Friday, January 18, 2013

Pretty Birds: 3 down, 49 to go

This year, for New Year's, I decided on a new resolution. Rather than make vague promises about what I would like my life to be in the next year, or changes that I would only be able to keep up for a day, a week at most, I decided that I had too many books. Too many that I had been carting around. There are books in my apartment that have been moved 6 times and never read. To change this, I'd read one new book per week, 52 books total.

Some of you may think this isn't a challenge for me. And in some ways, it's not. I love to read, and I do it quickly. I can start a book on Friday night and finish it by noon on Saturday. But I also use it as my escape. I tend to stay away from books that hit too close to the heart; I want to be moved, but not depressed. Satanic Verses, Skinny Legs and All. Even Virginia Woolf's novels. I can be challenged intellectually, but not emotionally.

But. Many of my books don't do that."Funny, but tragic. You'll laugh while you sob." And I have been a coward in avoiding them. My first two books did not challenge me. One was a fluffy romance, so horribly written it gives me hope of ever being published. The second was The Lost Gate by Orson Scott Card. And it was thoroughly enjoyable, but in my usual style.

This week's, though... Pretty Birds follows a young teenage girl in Sarajevo during the Bosnian War. The text shows her and her family learning to cope with the horror, to accept the death of loved ones, of innocents. Most of all to survive.
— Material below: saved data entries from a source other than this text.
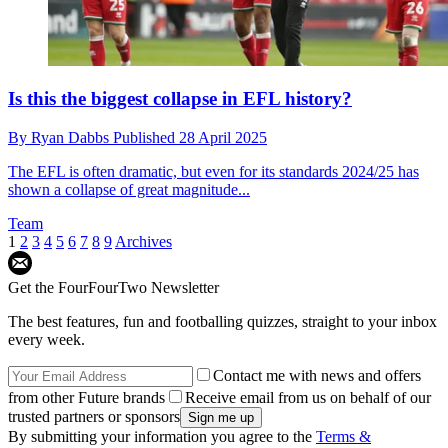
Is this the biggest collapse in EFL history?
By
Ryan Dabbs
Published
28 April 2025
The EFL is often dramatic, but even for its standards 2024/25 has
shown a collapse of great magnitude...
Team
1
2
3
4
5
6
7
8
9
Archives
Get the FourFourTwo Newsletter
The best features, fun and footballing quizzes, straight to your inbox
every week.
Contact me with news and offers
from other Future brands
Receive email from us on behalf of our
trusted partners or sponsors
By submitting your information you agree to the
Terms &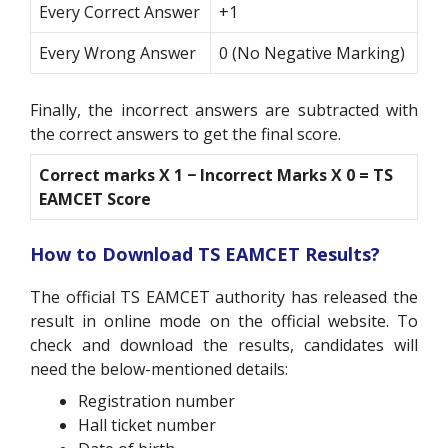
Every Correct Answer
+1
Every Wrong Answer
0 (No Negative Marking)
Finally, the incorrect answers are subtracted with
the correct answers to get the final score.
Correct marks X 1
−
Incorrect Marks X 0 = TS
EAMCET Score
How to Download TS EAMCET Results?
The official TS EAMCET authority has released the
result in online mode on the official website. To
check and download the results, candidates will
need the below-mentioned details:
Registration number
Hall ticket number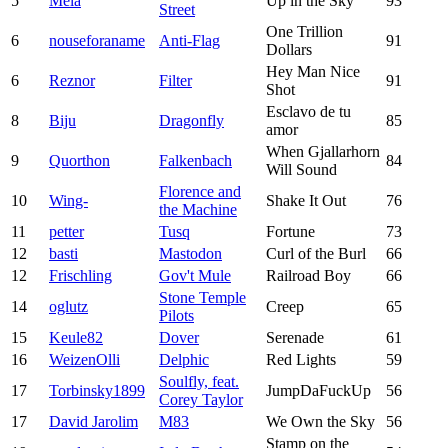
5
Melä
Up in the Sky
93
Street
One Trillion
6
nouseforaname
Anti-Flag
91
Dollars
Hey Man Nice
6
Reznor
Filter
91
Shot
Esclavo de tu
8
Biju
Dragonfly
85
amor
When Gjallarhorn
9
Quorthon
Falkenbach
84
Will Sound
Florence and
10
Wing-
Shake It Out
76
the Machine
11
petter
Tusq
Fortune
73
12
basti
Mastodon
Curl of the Burl
66
12
Frischling
Gov't Mule
Railroad Boy
66
Stone Temple
14
oglutz
Creep
65
Pilots
15
Keule82
Dover
Serenade
61
16
WeizenOlli
Delphic
Red Lights
59
Soulfly, feat.
17
Torbinsky1899
JumpDaFuckUp
56
Corey Taylor
17
David Jarolim
M83
We Own the Sky
56
Stamp on the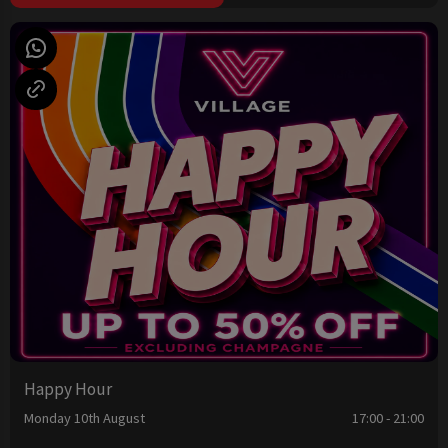
Happy Hour
Monday 10th August
17:00 - 21:00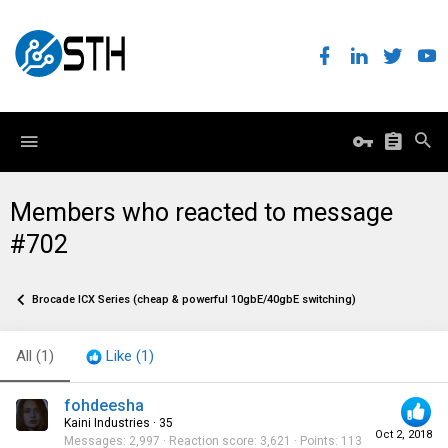
Members who reacted to message
#702
Brocade ICX Series (cheap & powerful 10gbE/40gbE switching)
All
(1)
Like
(1)
fohdeesha
Kaini Industries
·
35
Oct 2, 2018
Messages
2,997
Reaction score
3,621
Points
113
The thing that hit me hardest about this book (except for the ending, which truly was heart-breaking) is that I remember studying this. I was in elementary school when it was a humanitarian crisis. I remember learning about ethnic cleansing and the numbers of dead. And while I can't blame the 10 year old me for not understanding, not really caring, it makes me sad for both myself and the world. Because how many other atrocities go on today, when I can no longer hide behind innocence and youth? Look at Syria. How many innocents have died there, how many starve and plead? And they are not alone. People in countries around the world are suffering. And yet I still don't know what to do. Does anyone, though?

In the book, the people of Sarajevo mock the United States (although not as much as the UN), mourning the lack of interest. No one cares, no one stops the deaths of innocents.

While the book ends with some hopeful signs, I find myself wondering still. What can and should we be doing? Is it enough to donate money. To try and work in something that has meaning, betters the world? How can we change something that has been happening for centuries?